Cape Brett may be the jewel in the crown of Bay of Islands walks, but there are equally rewarding day trips in the vicinity. A willing neighbour and I opted for the Whangamumu Harbour/Te Toroa Bay loop near Rawhiti – our interest sparked after reading about the history of an old whaling station in the area.

The DOC sign at the access point indicated just over two hours’ return to the whaling station and six hours for the loop, taking in Te Toroa Bay and the Kauri Grove Track – which we would stretch to an unhurried eight hours.

Crossing a stile onto farmland, we walked along an expansive grass and then gravel path, amidst secondary growth of tree ferns and manuka.

The path then narrowed, turning to clay on a steady climb to the brow of a ridge.

Here the track branched left to Kauri Grove (the completion of the loop) and the Cape Brett track. Within minutes we were greeted by stunning views of Home Point and Whangaruru to the south, and Whangamumu Harbour directly below us. It wasn’t difficult to see why boaties shelter here from an easterly – the inner harbour has a narrow entrance with two outer arms adding a breakwater effect.

We descended the grassy slopes to the pohutukawa-fringed beach, deciding to it was as good a place as any to stop for lunch.

Heading north along the beach, we quickly rounded the headland leading to the ruins of the whaling station, only just avoiding the approaching high tide. The station operated from the late 19th Century until 1940, when an oil slick from a wreck forced the whales to alter their migratory route, putting the station out of business. One could only imagine the horrors of this place: blubber stripped and bones ground to dust, with the leftovers discarded in the harbour, creating a feeding frenzy of seagulls and fish.

Just a few ruins remain – the slipway, concrete vats, rusting boilers and pipes – all being swallowed by arum lilies and the ever-present kikuyu. At the water’s edge is a memorial illustrating the station’s history.
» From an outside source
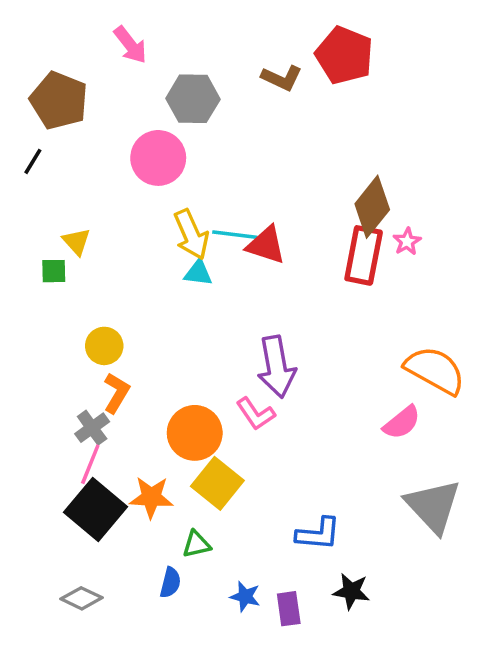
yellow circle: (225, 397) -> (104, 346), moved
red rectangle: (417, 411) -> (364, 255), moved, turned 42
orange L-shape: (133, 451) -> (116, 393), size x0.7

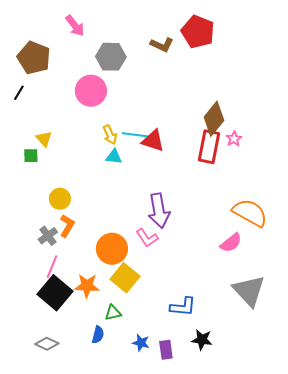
yellow arrow: (191, 235) -> (110, 135), size x0.7
gray cross: (92, 428) -> (48, 236), moved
Trying not to dwell on the past, we hiked uphill through increasingly dense bush and then made the steep descent to the first of two inlets in Te Toroa Bay. It’s an unforgiving, exposed and rocky coast, eventually leading to Cape Brett. Reaching the second inlet, we were wary of rogue waves entering on the incoming tide – such a contrast to the calm waters of Whangamumu.

Having not encountered any other walkers, we felt sufficiently removed from civilisation to induce a momentary sense of calm. That was until we spotted two jet trails and an oil tanker well offshore – a reminder that human footprints are never far away.

From the second inlet it’s a strenuous 40-minute climb to the junction with the Cape Brett Track. Turning south, we moved along the undulating spine of the peninsula towards a high point of 345m at the Pukehuia trig, with magnificent views on both sides – particularly the outer Bay of Islands to the north-west.

We reached another junction and began the gentle descent of the Kauri Grove Track – a mix of regenerating bush and young kauri – eventually completing the loop. In the soft light of the late afternoon sun we reflected more on an immensely satisfying day and less on the impending soreness.